**TEXT SECTION:**
Danish, Midwest, ..................it makes no difference if it`s BF Eygypt :). That is is a perfect scenario. Real life , real farming is a WHOLE lot different than on paper. It`s not a perfect science by any long shot. More like a roll of the dice. You can`t paperwork it, compute it or wish it. It`s got to be done in real life, real time. The reason you can`t predict or pattern it is the same reason you can`t say yea or nay on global warming. There are too many unpredictables and unknowns that you can`t possibly figure in.
If you are farming on paper, fine. Otherwise you have to live in reality.
I don`t know how much farming you have done,  how much acreage you are farming,nor how old you are, but it can`t be much if you think it is a perfect science.

Angus, I`m just curious if possibly the reason that you are freaking out so bad and willing to shout the sky is falling might be due to the fact that this is the first time in your life that you have actualy witnessed drastic weather changes that effect most everything around you. Like I say, I don`t recall you stating your age, so I don`t know.

**DIRECTION A:** From the farming forum post, extract the passage starting with "Danish, Midwest, ..................it" and going on through "a perfect science.".
**DIRECTION B:** Write the next few sentences of the forum post on farming and weather, following on from its last line.

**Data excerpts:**
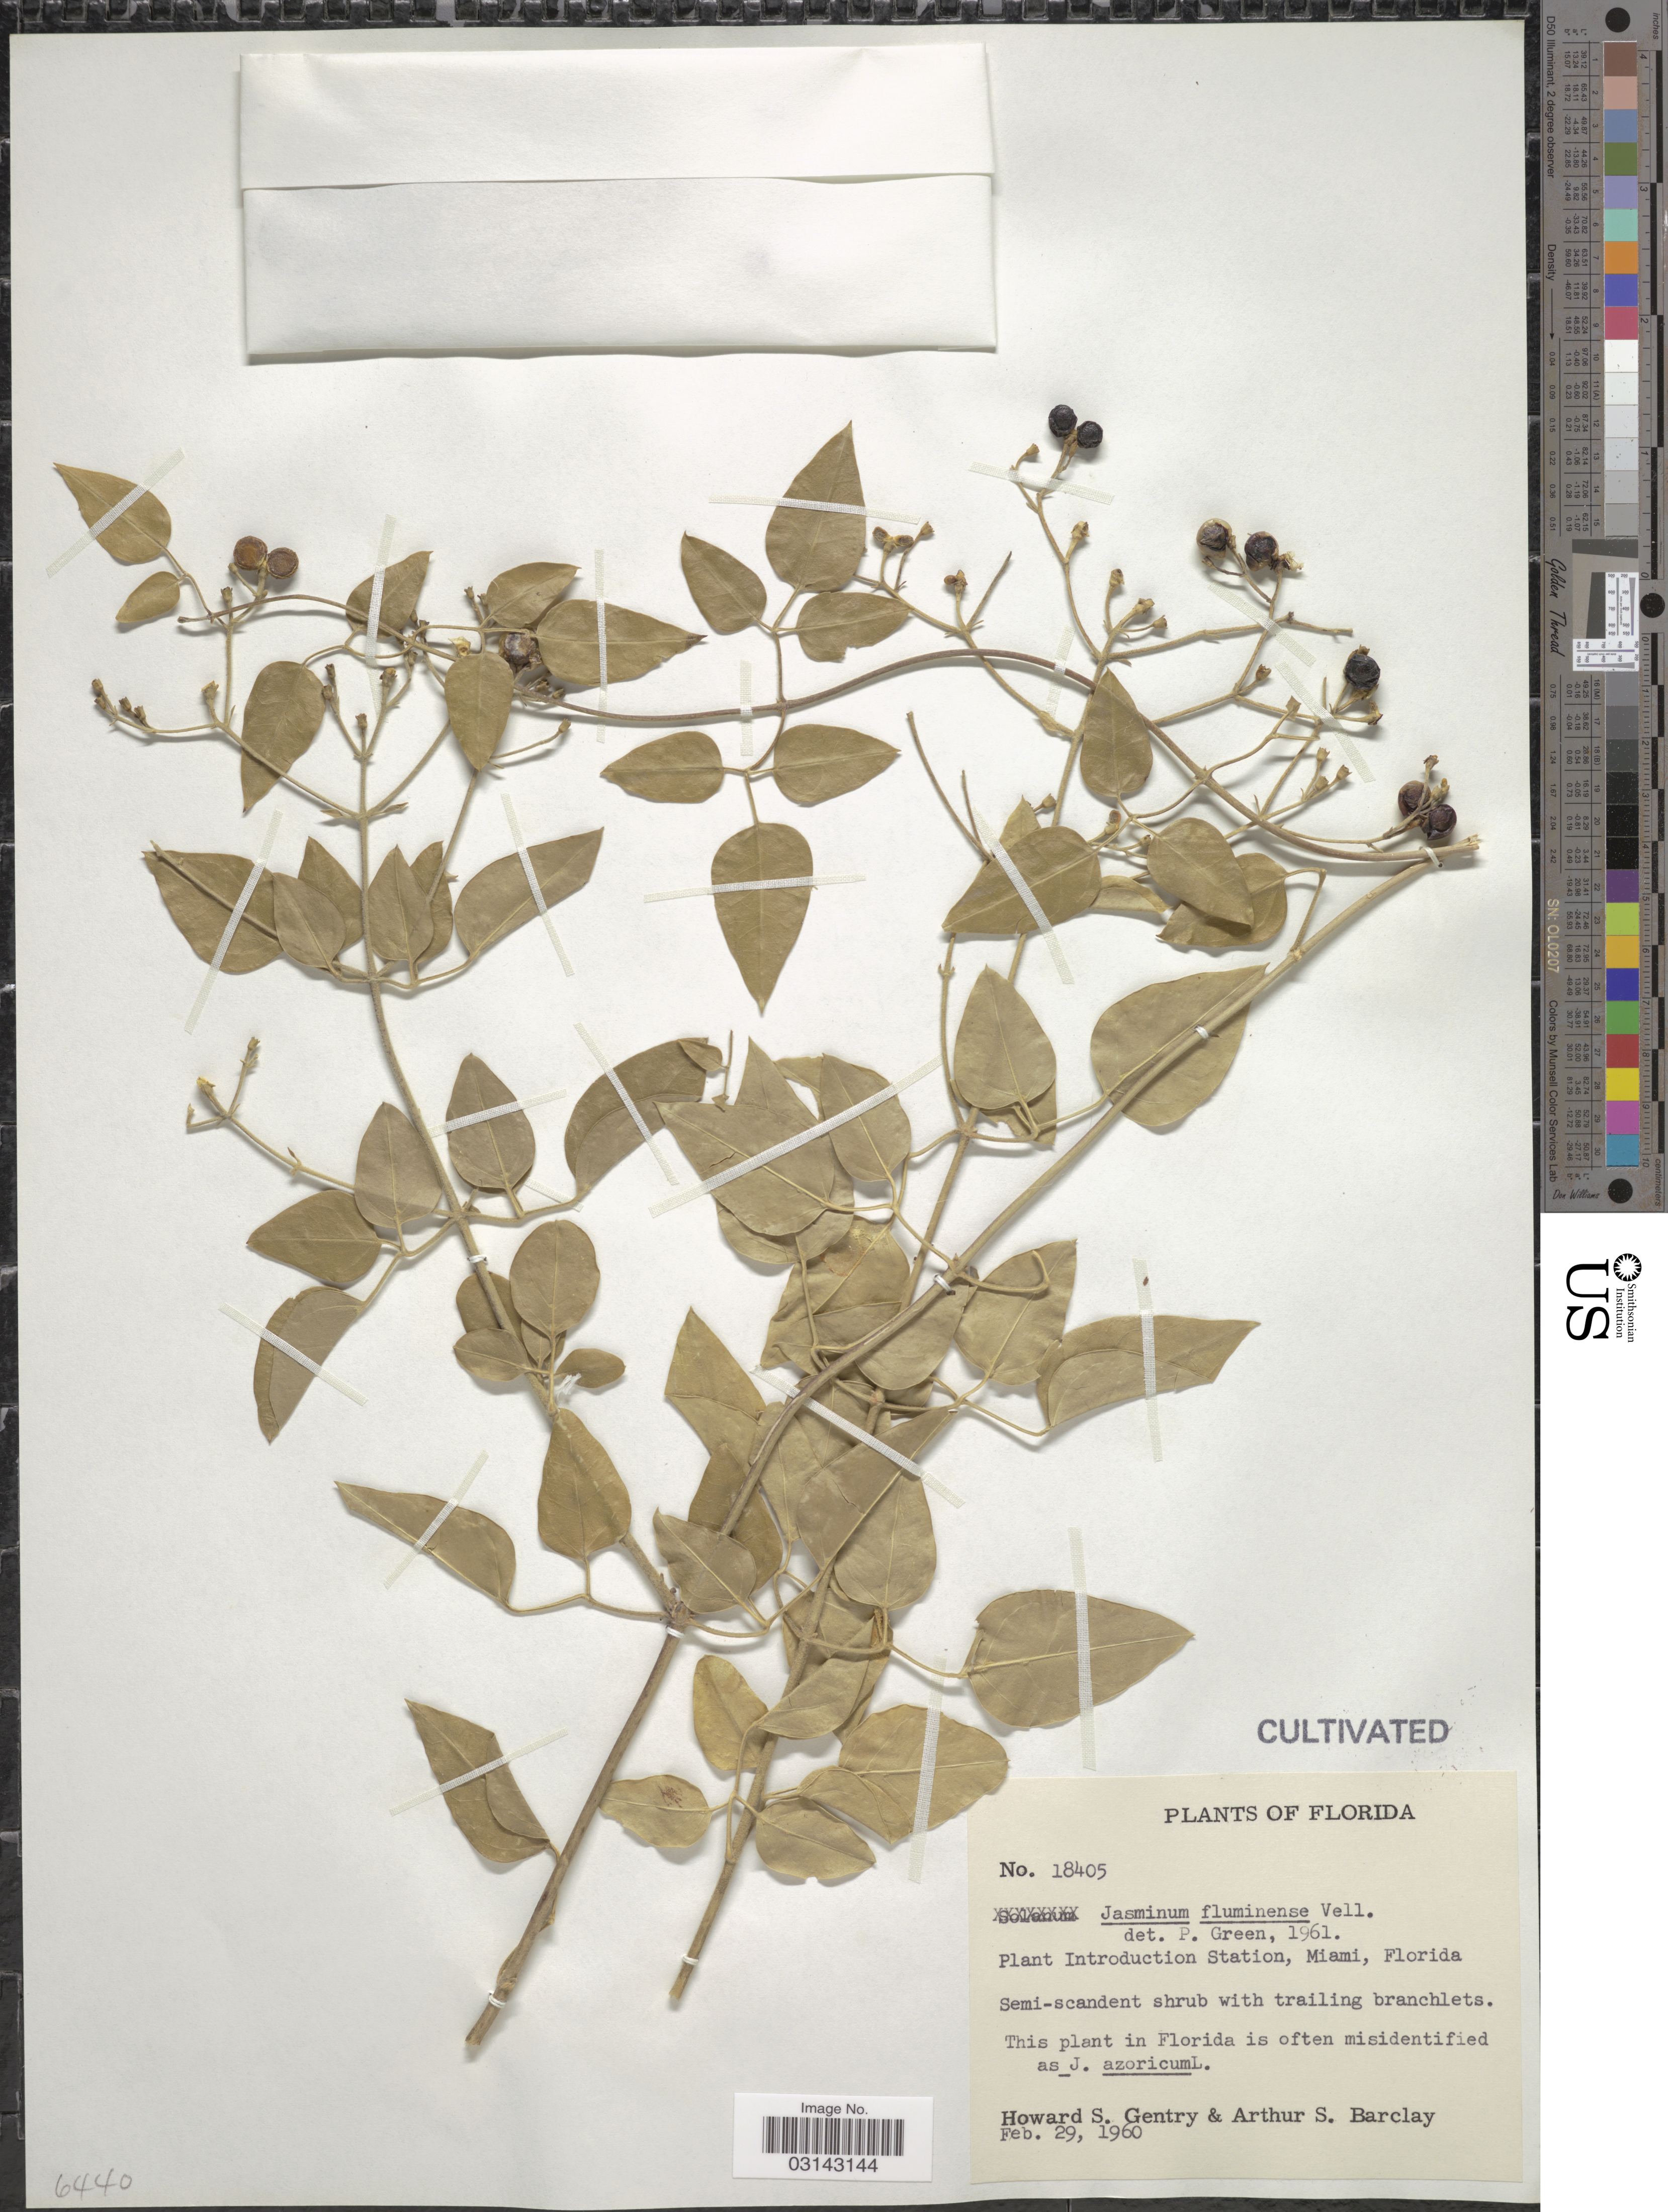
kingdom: Plantae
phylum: Tracheophyta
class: Magnoliopsida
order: Lamiales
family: Oleaceae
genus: Jasminum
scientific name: Jasminum fluminense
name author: Vell.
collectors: H. S. Gentry & A. S. Barclay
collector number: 18405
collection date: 1960-02-29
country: United States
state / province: Florida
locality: Plant Introduction Station, Miami, Florida. [unsure placement]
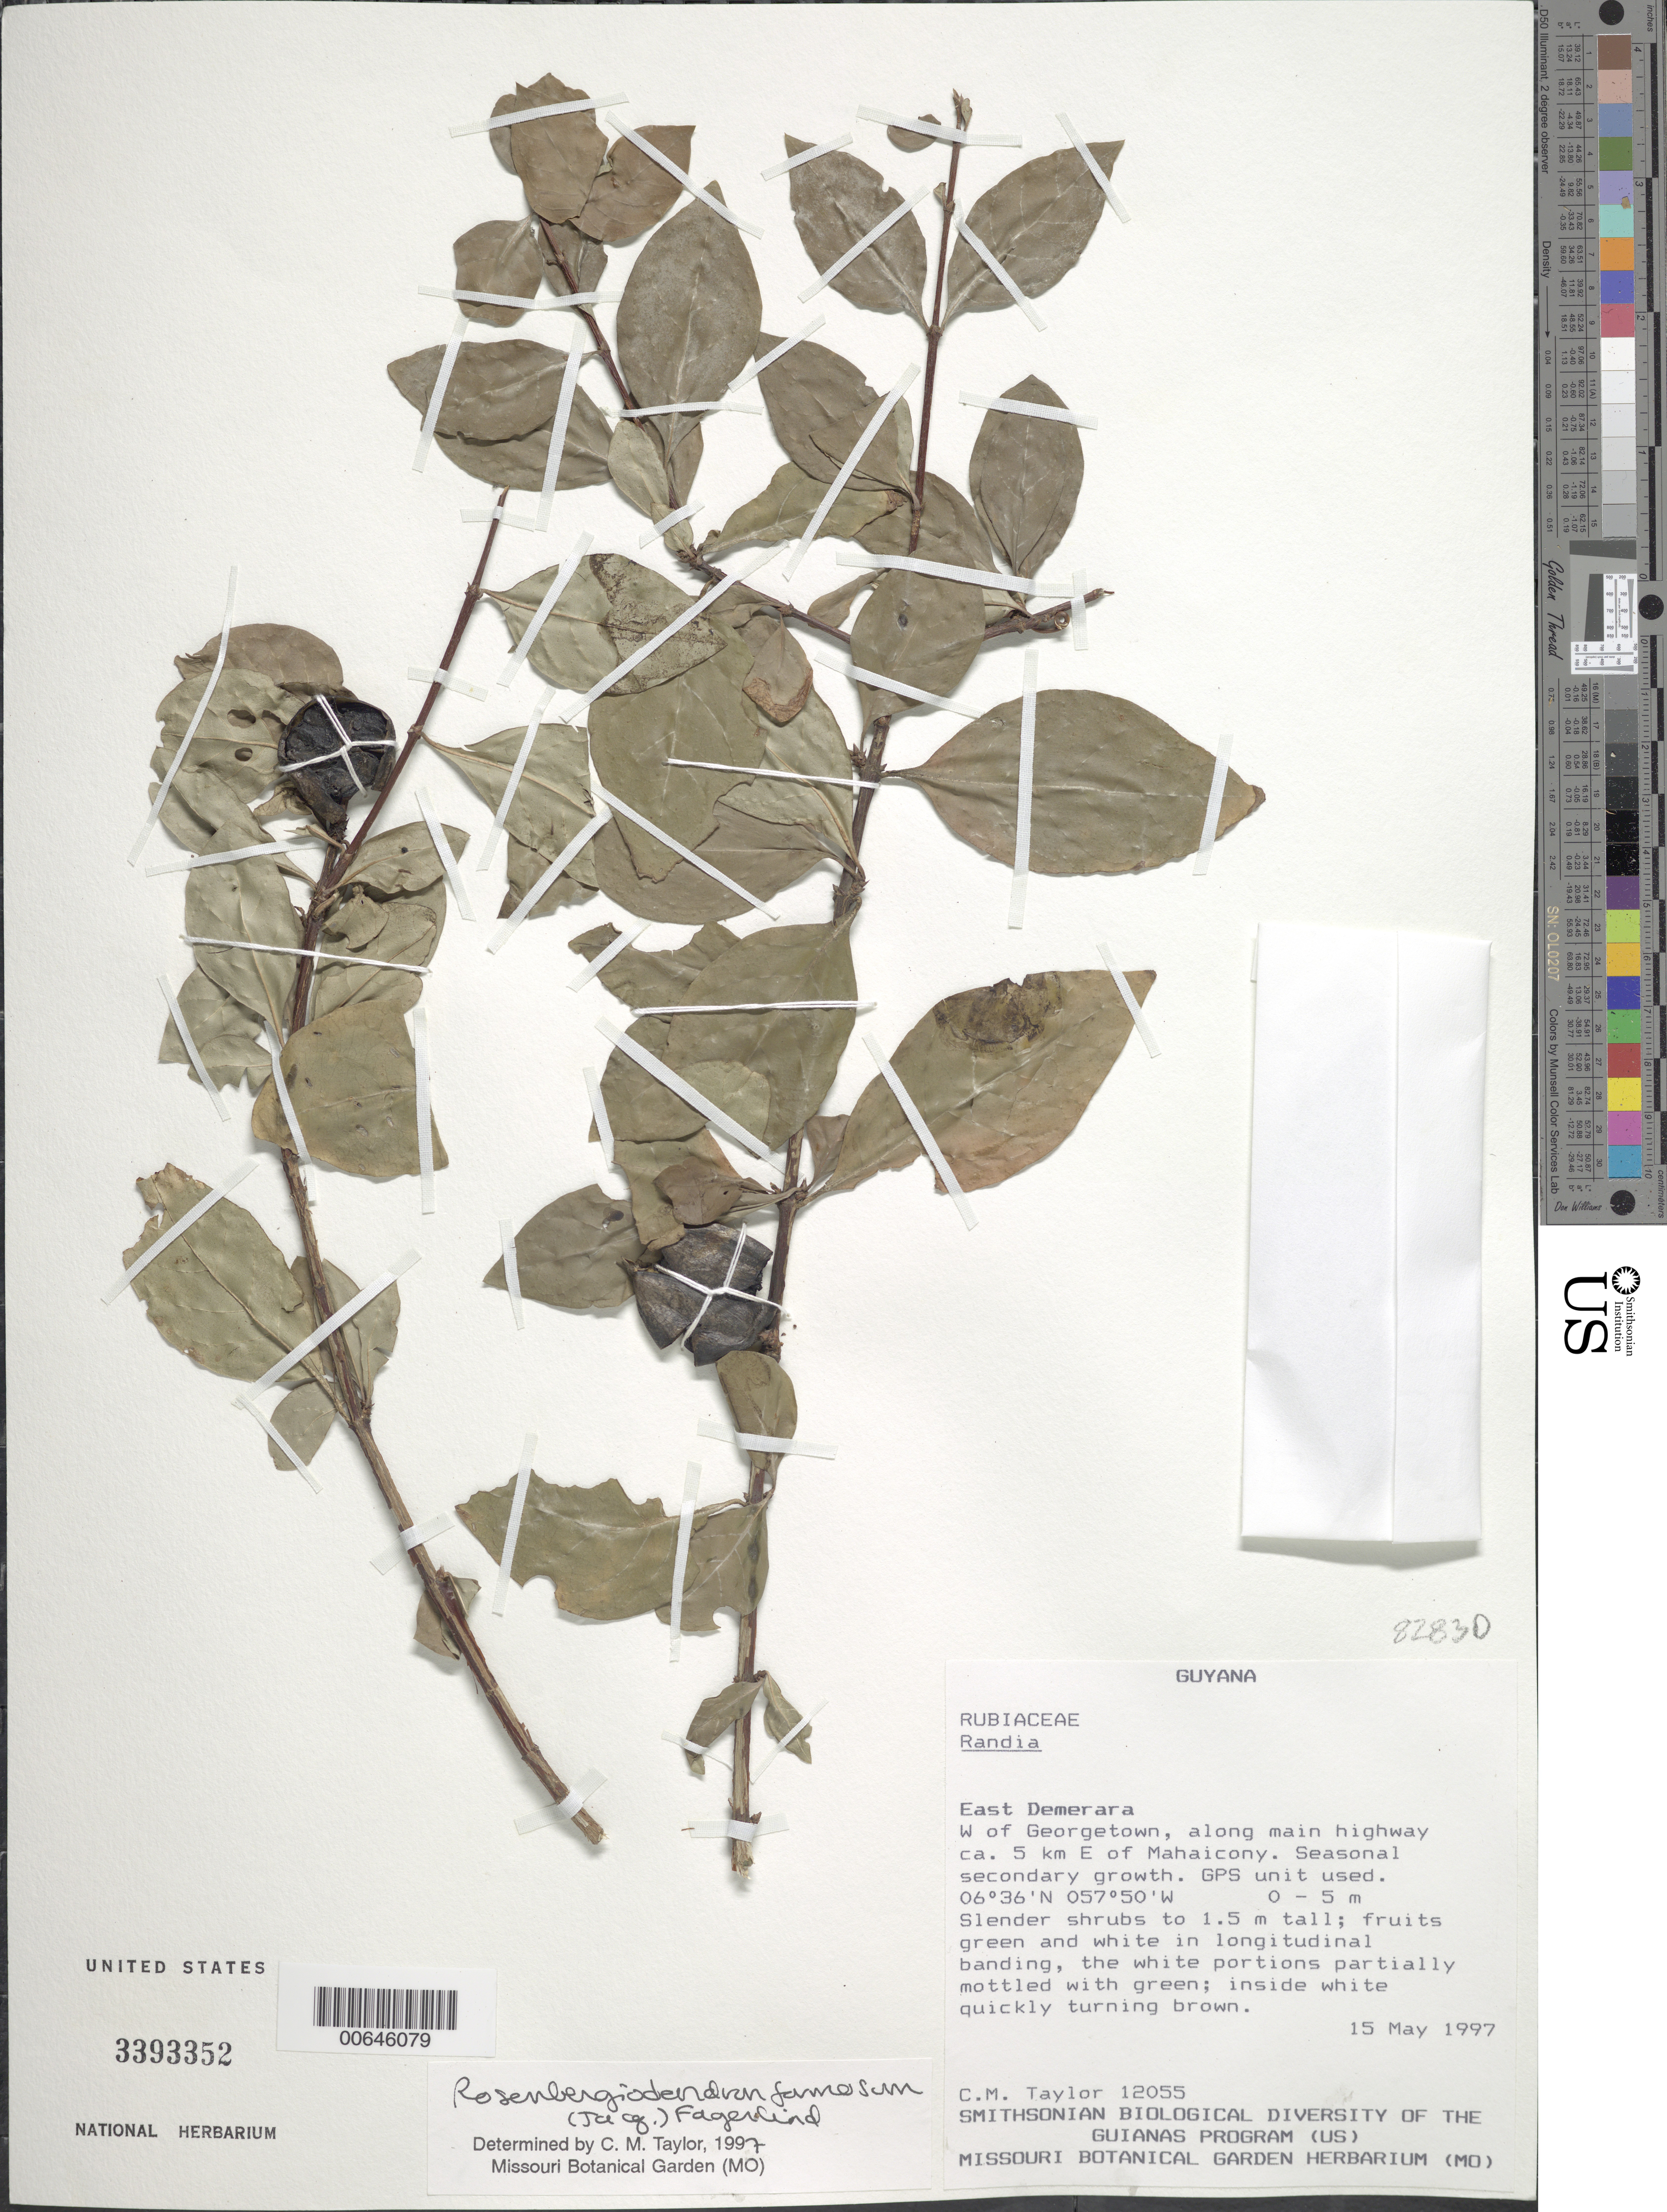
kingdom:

**EXERCISE RESULT A:**
Danish, Midwest, ..................it makes no difference if it`s BF Eygypt :). That is is a perfect scenario. Real life , real farming is a WHOLE lot different than on paper. It`s not a perfect science by any long shot. More like a roll of the dice. You can`t paperwork it, compute it or wish it. It`s got to be done in real life, real time. The reason you can`t predict or pattern it is the same reason you can`t say yea or nay on global warming. There are too many unpredictables and unknowns that you can`t possibly figure in.
If you are farming on paper, fine. Otherwise you have to live in reality.
I don`t know how much farming you have done,  how much acreage you are farming,nor how old you are, but it can`t be much if you think it is a perfect science.

**EXERCISE RESULT B:**
I`ve seen plenty of pretty drastic events in the weather from one end of the spectrum to the other.
It is considered normal in this area to have fairly mild winters, a fair amount of spring and fall rain and fairly hot, humid summers.
In my lifetime I have seen extremes that certainly vary a great deal from this.
I can recall one winter in particular when I was younger that was a real doozey. Lots and lots of ice and snow, which is unusual.
I remember one March  7th (my birthday is how I remember the date) that we had snow knee deep snow and it was cooooollllllld. Very unusual. We had registered Black Angus (you should like that :)) and a neighbor had a large polled hereford that like to come courting. On this date and a some before, some after it was calving season. Usualy pretty moderate weather. I had the fence stretchers tied to a main pole in the barn and was pulling calves most of the day. I was a popsicle by days end. Not considered normal by any stretch of the imagination for here at that time of the year.
I have seen periods of rain, rain and more rain for a stretch of a few years. I have seen droughts running consecutive years. I have seen just about every cycle there is to see I think for this area.
As it stands at the present, here on the lake, my wetdock where I moore my boat is high and dry. It`s about a hundred and fifty yards to even reach the water.
Am I freaking out over it? Nope! Why? Because I have seen this same cycle many times in my life.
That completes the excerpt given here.